## TASK DESCRIPTION
An exact copy of every entry is the answer here, with no pictures.
==== DATA ====
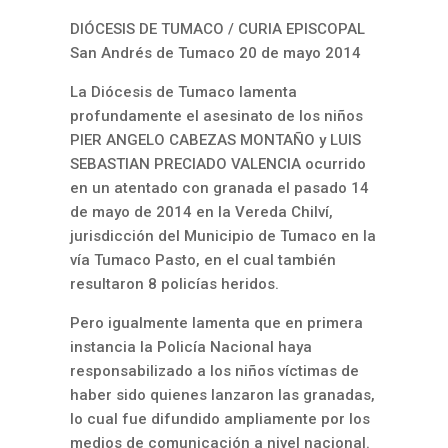
DIÓCESIS DE TUMACO / CURIA EPISCOPAL
San Andrés de Tumaco 20 de mayo 2014
La Diócesis de Tumaco lamenta
profundamente el asesinato de los niños
PIER ANGELO CABEZAS MONTAÑO y LUIS
SEBASTIAN PRECIADO VALENCIA ocurrido
en un atentado con granada el pasado 14
de mayo de 2014 en la Vereda Chilví,
jurisdicción del Municipio de Tumaco en la
vía Tumaco Pasto, en el cual también
resultaron 8 policías heridos.
Pero igualmente lamenta que en primera
instancia la Policía Nacional haya
responsabilizado a los niños víctimas de
haber sido quienes lanzaron las granadas,
lo cual fue difundido ampliamente por los
medios de comunicación a nivel nacional.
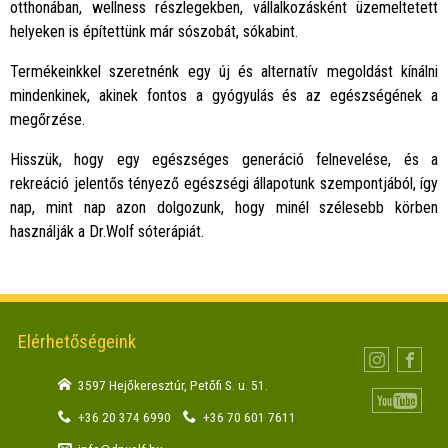
otthonában, wellness részlegekben, vállalkozásként üzemeltetett
helyeken is építettünk már sószobát, sókabint.
Termékeinkkel szeretnénk egy új és alternatív megoldást kínálni
mindenkinek, akinek fontos a gyógyulás és az egészségének a
megőrzése.
Hisszük, hogy egy egészséges generáció felnevelése, és a
rekreáció jelentős tényező egészségi állapotunk szempontjából, így
nap, mint nap azon dolgozunk, hogy minél szélesebb körben
használják a Dr.Wolf sóterápiát.
Elérhetőségeink
3597 Hejőkeresztúr, Petőfi S. u. 51.
+36 20 374 6990
+36 70 601 7611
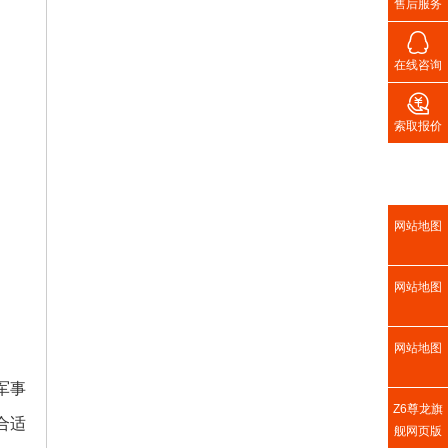
售后服务

在线咨询

索取报价
网站地图
网站地图
网站地图
军事
Z6尊龙旗
合适
舰网页版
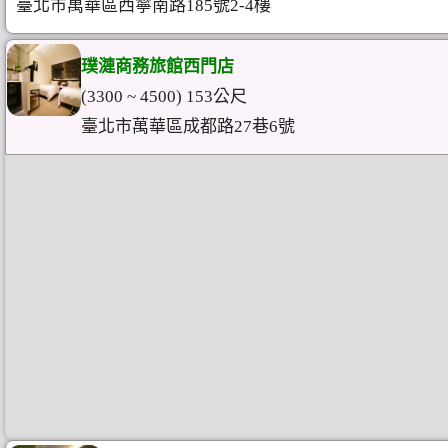
臺北市萬華區西寧南路185號2-4樓
璞漣商務旅館西門店
(3300 ~ 4500) 153公尺
臺北市萬華區成都路27巷6號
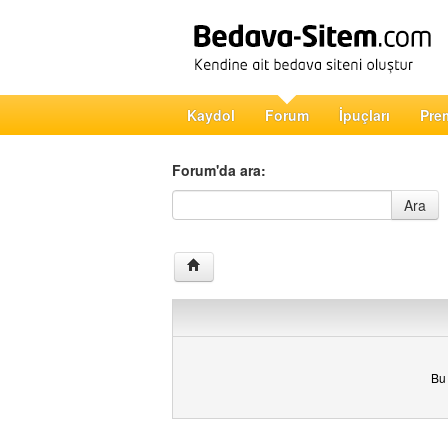
Kaydol
Forum
İpuçları
Pre
Forum'da ara:
Forum'da ara
Ara
Bu 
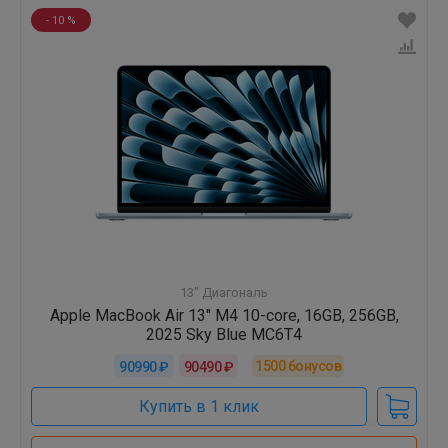
- 10 %
13" Диагональ
Apple MacBook Air 13" M4 10-core, 16GB, 256GB,
2025 Sky Blue MC6T4
1500
бонусов
90990 ₽
90490 ₽
Купить в 1 клик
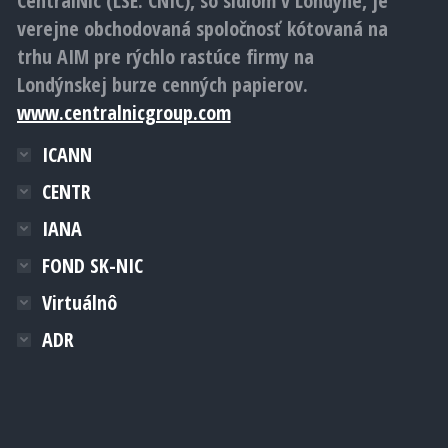
CentralNic (LSE: CNIC), so sídlom v Londýne, je
verejne obchodovaná spoločnosť kótovaná na
trhu AIM pre rýchlo rastúce firmy na
Londýnskej burze cenných papierov.
www.centralnicgroup.com
ICANN
CENTR
IANA
FOND SK-NIC
Virtuálnô
ADR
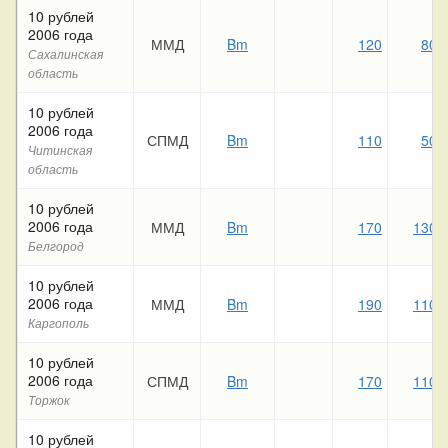
10 рублей
2006 года
ММД
Bm
120
80
Сахалинская
область
10 рублей
2006 года
СПМД
Bm
110
50
Читинская
область
10 рублей
2006 года
ММД
Bm
170
130
Белгород
10 рублей
2006 года
ММД
Bm
190
110
Каргополь
10 рублей
2006 года
СПМД
Bm
170
110
Торжок
10 рублей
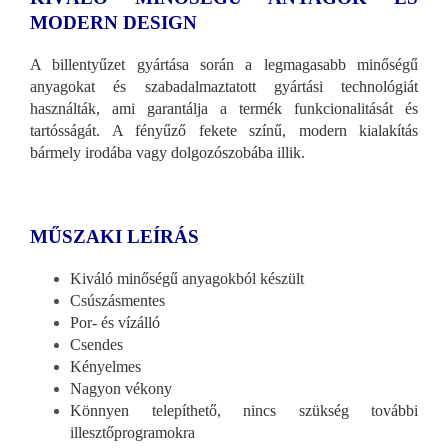
MODERN DESIGN
A billentyűzet gyártása során a legmagasabb minőségű
anyagokat és szabadalmaztatott gyártási technológiát
használták, ami garantálja a termék funkcionalitását és
tartósságát. A fényűző fekete színű, modern kialakítás
bármely irodába vagy dolgozószobába illik.
MŰSZAKI LEÍRÁS
Kiváló minőségű anyagokból készült
Csúszásmentes
Por- és vízálló
Csendes
Kényelmes
Nagyon vékony
Könnyen telepíthető, nincs szükség további
illesztőprogramokra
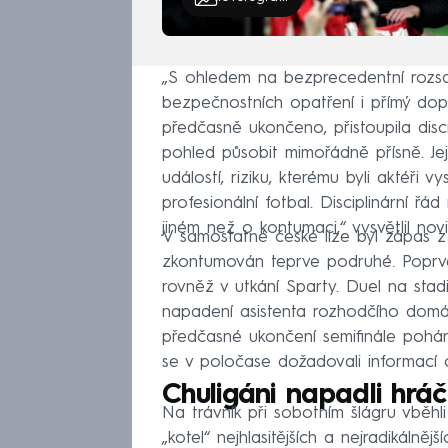
„S ohledem na bezprecedentní rozsah
bezpečnostních opatření i přímý dopa
předčasně ukončeno, přistoupila disc
pohled působit mimořádně přísně. Jej
událostí, riziku, kterému byli aktéři 
profesionální fotbal. Disciplinární 
jiném než o kontumaci,“ vysvětlil no
V samostatné české lize byl zápas 
zkontumován teprve podruhé. Poprvé
rovněž v utkání Sparty. Duel na st
napadení asistenta rozhodčího domác
předčasné ukončení semifinále poháru
se v poločase dožadovali informací
Chuligáni napadli hrá
Na trávník při sobotním šlágru vběhli
„kotel“ nejhlasitějších a nejradikálněj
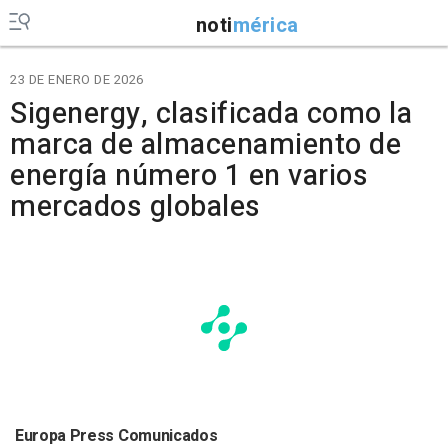
noti
mérica
23 DE ENERO DE 2026
Sigenergy, clasificada como la
marca de almacenamiento de
energía número 1 en varios
mercados globales
Europa Press Comunicados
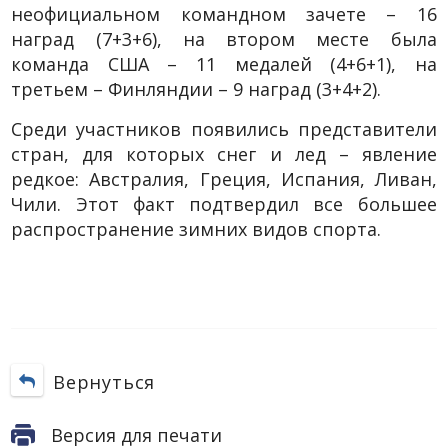
неофициальном командном зачете – 16
наград (7+3+6), на втором месте была
команда США – 11 медалей (4+6+1), на
третьем – Финляндии – 9 наград (3+4+2).
Среди участников появились представители
стран, для которых снег и лед – явление
редкое: Австралия, Греция, Испания, Ливан,
Чили. Этот факт подтвердил все большее
распространение зимних видов спорта.
Вернуться
Версия для печати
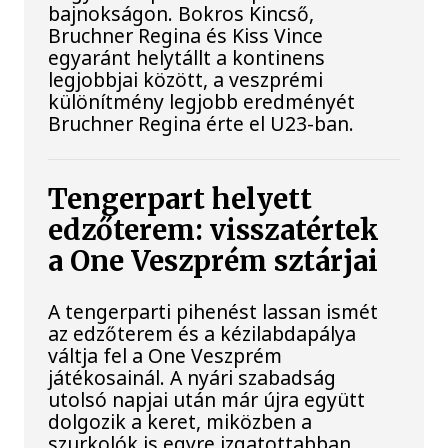
bajnokságon. Bokros Kincső,
Bruchner Regina és Kiss Vince
egyaránt helytállt a kontinens
legjobbjai között, a veszprémi
különítmény legjobb eredményét
Bruchner Regina érte el U23-ban.
Tengerpart helyett
edzőterem: visszatértek
a One Veszprém sztárjai
A tengerparti pihenést lassan ismét
az edzőterem és a kézilabdapálya
váltja fel a One Veszprém
játékosainál. A nyári szabadság
utolsó napjai után már újra együtt
dolgozik a keret, miközben a
szurkolók is egyre izgatottabban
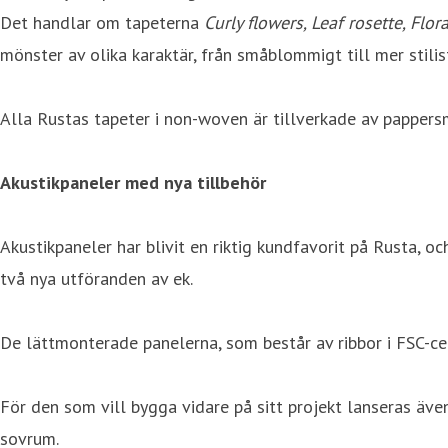
Det handlar om tapeterna
Curly flowers, Leaf rosette, Flor
mönster av olika karaktär, från småblommigt till mer stilis
Alla Rustas tapeter i non-woven är tillverkade av papper
Akustikpaneler med nya tillbehör
Akustikpaneler har blivit en riktig kundfavorit på Rusta, 
två nya utföranden av ek.
De lättmonterade panelerna, som består av ribbor i FSC-ce
För den som vill bygga vidare på sitt projekt lanseras äve
sovrum.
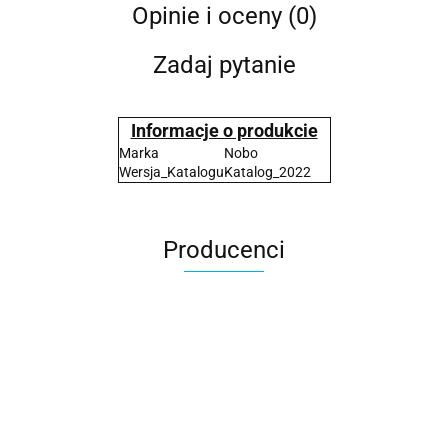
Opinie i oceny (0)
Zadaj pytanie
Informacje o produkcie
Marka
Nobo
Wersja_Katalogu
Katalog_2022
Producenci
2x3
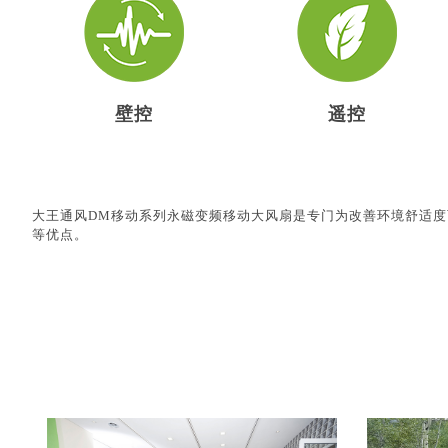
壁控
遥控
大王通风DM移动系列永磁变频移动大风扇是专门为改善环境舒适
等优点。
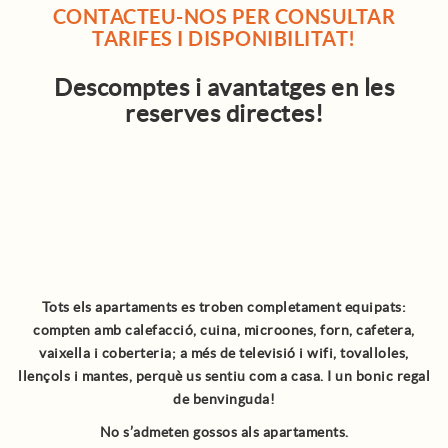
CONTACTEU-NOS PER CONSULTAR
TARIFES I DISPONIBILITAT!
Descomptes i avantatges en les
reserves directes!
Tots els apartaments es troben completament equipats:
compten amb calefacció, cuina, microones, forn, cafetera,
vaixella i coberteria; a més de televisió i wifi, tovalloles,
llençols i mantes, perquè us sentiu com a casa. I un bonic regal
de benvinguda!
No s’admeten gossos als apartaments.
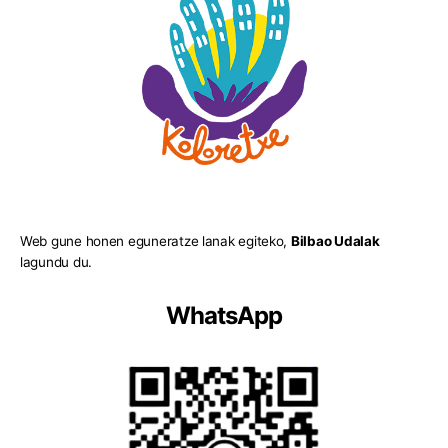
Web gune honen eguneratze lanak egiteko,
Bilbao Udalak
lagundu du.
WhatsApp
====
## PROBLEM SOLUTION
DIÓCESIS DE TUMACO / CURIA EPISCOPAL
San Andrés de Tumaco 20 de mayo 2014
La Diócesis de Tumaco lamenta
profundamente el asesinato de los niños
PIER ANGELO CABEZAS MONTAÑO y LUIS
SEBASTIAN PRECIADO VALENCIA ocurrido
en un atentado con granada el pasado 14
de mayo de 2014 en la Vereda Chilví,
jurisdicción del Municipio de Tumaco en la
vía Tumaco Pasto, en el cual también
resultaron 8 policías heridos.
Pero igualmente lamenta que en primera
instancia la Policía Nacional haya
responsabilizado a los niños víctimas de
haber sido quienes lanzaron las granadas,
lo cual fue difundido ampliamente por los
medios de comunicación a nivel nacional.
otthonában, wellness részlegekben, vállalkozásként üzemeltetett
helyeken is építettünk már sószobát, sókabint.
Termékeinkkel szeretnénk egy új és alternatív megoldást kínálni
mindenkinek, akinek fontos a gyógyulás és az egészségének a
megőrzése.
Hisszük, hogy egy egészséges generáció felnevelése, és a
rekreáció jelentős tényező egészségi állapotunk szempontjából, így
nap, mint nap azon dolgozunk, hogy minél szélesebb körben
használják a Dr.Wolf sóterápiát.
Elérhetőségeink
3597 Hejőkeresztúr, Petőfi S. u. 51.
+36 20 374 6990
+36 70 601 7611
售后服务

在线咨询

索取报价
网站地图
网站地图
网站地图
军事
Z6尊龙旗
合适
舰网页版
臺北市萬華區西寧南路185號2-4樓
璞漣商務旅館西門店
(3300 ~ 4500) 153公尺
臺北市萬華區成都路27巷6號
Kaydol
Forum
İpuçları
Pre
Forum'da ara:
Forum'da ara
Ara
Bu 
- 10 %
13" Диагональ
Apple MacBook Air 13" M4 10-core, 16GB, 256GB,
2025 Sky Blue MC6T4
1500
бонусов
90990 ₽
90490 ₽
Купить в 1 клик
CentralNic (LSE: CNIC), so sídlom v Londýne, je
verejne obchodovaná spoločnosť kótovaná na
trhu AIM pre rýchlo rastúce firmy na
Londýnskej burze cenných papierov.
www.centralnicgroup.com
ICANN
CENTR
IANA
FOND SK-NIC
Virtuálnô
ADR
10 рублей
2006 года
ММД
Bm
120
80
Сахалинская
область
10 рублей
2006 года
СПМД
Bm
110
50
Читинская
область
10 рублей
2006 года
ММД
Bm
170
130
Белгород
10 рублей
2006 года
ММД
Bm
190
110
Каргополь
10 рублей
2006 года
СПМД
Bm
170
110
Торжок
10 рублей
MODERN DESIGN
A billentyűzet gyártása során a legmagasabb minőségű
anyagokat és szabadalmaztatott gyártási technológiát
használták, ami garantálja a termék funkcionalitását és
tartósságát. A fényűző fekete színű, modern kialakítás
bármely irodába vagy dolgozószobába illik.
MŰSZAKI LEÍRÁS
Kiváló minőségű anyagokból készült
Csúszásmentes
Por- és vízálló
Csendes
Kényelmes
Nagyon vékony
Könnyen telepíthető, nincs szükség további
illesztőprogramokra
„S ohledem na bezprecedentní rozsah
bezpečnostních opatření i přímý dopa
předčasně ukončeno, přistoupila disc
pohled působit mimořádně přísně. Jej
událostí, riziku, kterému byli aktéři 
profesionální fotbal. Disciplinární 
jiném než o kontumaci,“ vysvětlil no
V samostatné české lize byl zápas 
zkontumován teprve podruhé. Poprvé
rovněž v utkání Sparty. Duel na st
napadení asistenta rozhodčího domác
předčasné ukončení semifinále poháru
se v poločase dožadovali informací
Chuligáni napadli hrá
Na trávník při sobotním šlágru vběhli
„kotel“ nejhlasitějších a nejradikálněj
noti
mérica
23 DE ENERO DE 2026
Sigenergy, clasificada como la
marca de almacenamiento de
energía número 1 en varios
mercados globales
Europa Press Comunicados
неофициальном командном зачете – 16
наград (7+3+6), на втором месте была
команда США – 11 медалей (4+6+1), на
третьем – Финляндии – 9 наград (3+4+2).
Среди участников появились представители
стран, для которых снег и лед – явление
редкое: Австралия, Греция, Испания, Ливан,
Чили. Этот факт подтвердил все большее
распространение зимних видов спорта.
Вернуться
Версия для печати
bajnokságon. Bokros Kincső,
Bruchner Regina és Kiss Vince
egyaránt helytállt a kontinens
legjobbjai között, a veszprémi
különítmény legjobb eredményét
Bruchner Regina érte el U23-ban.
Tengerpart helyett
edzőterem: visszatértek
a One Veszprém sztárjai
A tengerparti pihenést lassan ismét
az edzőterem és a kézilabdapálya
váltja fel a One Veszprém
játékosainál. A nyári szabadság
utolsó napjai után már újra együtt
dolgozik a keret, miközben a
szurkolók is egyre izgatottabban
Det handlar om tapeterna
Curly flowers, Leaf rosette, Flor
mönster av olika karaktär, från småblommigt till mer stilis
Alla Rustas tapeter i non-woven är tillverkade av papper
Akustikpaneler med nya tillbehör
Akustikpaneler har blivit en riktig kundfavorit på Rusta, 
två nya utföranden av ek.
De lättmonterade panelerna, som består av ribbor i FSC-ce
För den som vill bygga vidare på sitt projekt lanseras äve
sovrum.
Opinie i oceny (0)
Zadaj pytanie
Informacje o produkcie
Marka
Nobo
Wersja_Katalogu
Katalog_2022
Producenci
2x3
壁控
遥控
大王通风DM移动系列永磁变频移动大风扇是专门为改善环境舒适
等优点。
CONTACTEU-NOS PER CONSULTAR
TARIFES I DISPONIBILITAT!
Descomptes i avantatges en les
reserves directes!
Tots els apartaments es troben completament equipats:
compten amb calefacció, cuina, microones, forn, cafetera,
vaixella i coberteria; a més de televisió i wifi, tovalloles,
llençols i mantes, perquè us sentiu com a casa. I un bonic regal
de benvinguda!
No s’admeten gossos als apartaments.
Web gune honen eguneratze lanak egiteko,
Bilbao Udalak
lagundu du.
WhatsApp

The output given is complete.